_PROBLEM A:_
Extract the entries starting at the line that contains "To correct the" and ending at the final line of the entries, and reproduce every line in that range verbatim.

_EXCERPTED PASSAGE:_
Jérôme Pernoo (born 1972) is a French contemporary cellist.

Biography 
Jérôme Pernoo learned to play the cello with Germaine Fleury then Xavier Gagnepain. After his studies at the Conservatoire de Paris with Philippe Muller, he obtained the 3rd prize of the Concours de violoncelle Rostropovitch in Paris in 1994 and won the Pretoria competition en 1996.

Jérôme Pernoo has performed with most major French and foreign orchestras. He plays in recitals with pianist , on some of the most prestigious musical scenes such as the Wigmore Hall in London, the Théâtre du Châtelet, the Théâtre des Champs-Élysées or la Cité de la musique in Paris.

In September 2008, he premiered the cello concerto that Guillaume Connesson dedicated to him, with the Rouen Philharmonic Orchestra under the direction of Jérémie Rhorer.

In 2013, he was invited to the Carnegie Hall of New York City and the following year to the Berliner Philharmonie.

_PROBLEM B:_
From the Jérôme Pernoo biography, copy the passage starting at "Jérôme Pernoo has" and ending at "musique in Paris.", character for character.

_RECORDS FOR THE EXERCISE:_
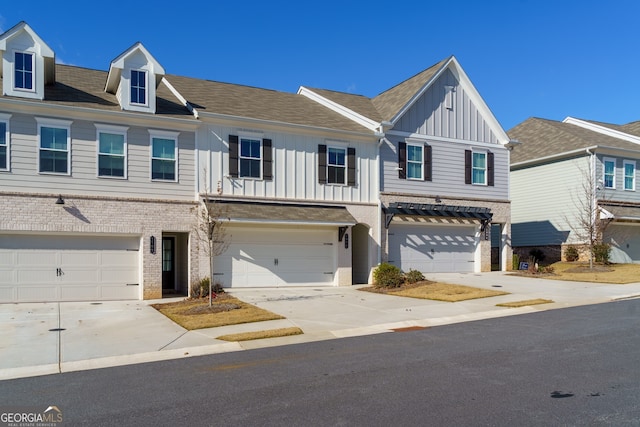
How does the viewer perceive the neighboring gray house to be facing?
facing the viewer and to the right of the viewer

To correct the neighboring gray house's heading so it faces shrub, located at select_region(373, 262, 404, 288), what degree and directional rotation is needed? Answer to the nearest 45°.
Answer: approximately 90° to its right

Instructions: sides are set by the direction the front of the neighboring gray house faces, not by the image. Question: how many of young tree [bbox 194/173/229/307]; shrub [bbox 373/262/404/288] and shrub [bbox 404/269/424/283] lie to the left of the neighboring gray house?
0

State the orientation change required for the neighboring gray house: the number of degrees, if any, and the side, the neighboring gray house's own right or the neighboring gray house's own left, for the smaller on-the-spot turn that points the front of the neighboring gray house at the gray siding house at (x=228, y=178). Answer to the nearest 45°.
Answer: approximately 90° to the neighboring gray house's own right

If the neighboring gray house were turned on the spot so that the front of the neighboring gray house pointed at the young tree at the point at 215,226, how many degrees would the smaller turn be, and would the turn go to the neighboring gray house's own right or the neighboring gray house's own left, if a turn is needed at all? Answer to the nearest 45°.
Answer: approximately 90° to the neighboring gray house's own right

_ANSWER AREA A:_
To correct the neighboring gray house's heading so it faces shrub, located at select_region(373, 262, 404, 288), what degree and directional rotation is needed? Answer to the nearest 45°.
Answer: approximately 90° to its right

Instructions: sides are set by the direction the front of the neighboring gray house faces, not by the image. Question: how many of young tree [bbox 194/173/229/307]; shrub [bbox 373/262/404/288] and shrub [bbox 404/269/424/283] lie to the left of the neighboring gray house?
0

State the orientation change required for the neighboring gray house: the number of degrees, if any, and the side, the neighboring gray house's own right or the neighboring gray house's own left, for the smaller on-the-spot turn that points the front of the neighboring gray house at the gray siding house at (x=228, y=178). Answer to the nearest 45°.
Answer: approximately 90° to the neighboring gray house's own right

If the neighboring gray house were turned on the spot so that the front of the neighboring gray house pointed at the young tree at the point at 215,226, how many degrees would the smaller turn be, and would the turn go to the neighboring gray house's own right or the neighboring gray house's own left, if a turn is needed at all? Answer to the nearest 45°.
Answer: approximately 90° to the neighboring gray house's own right

_ANSWER AREA B:_
Jérôme Pernoo has performed with most major French and foreign orchestras. He plays in recitals with pianist , on some of the most prestigious musical scenes such as the Wigmore Hall in London, the Théâtre du Châtelet, the Théâtre des Champs-Élysées or la Cité de la musique in Paris.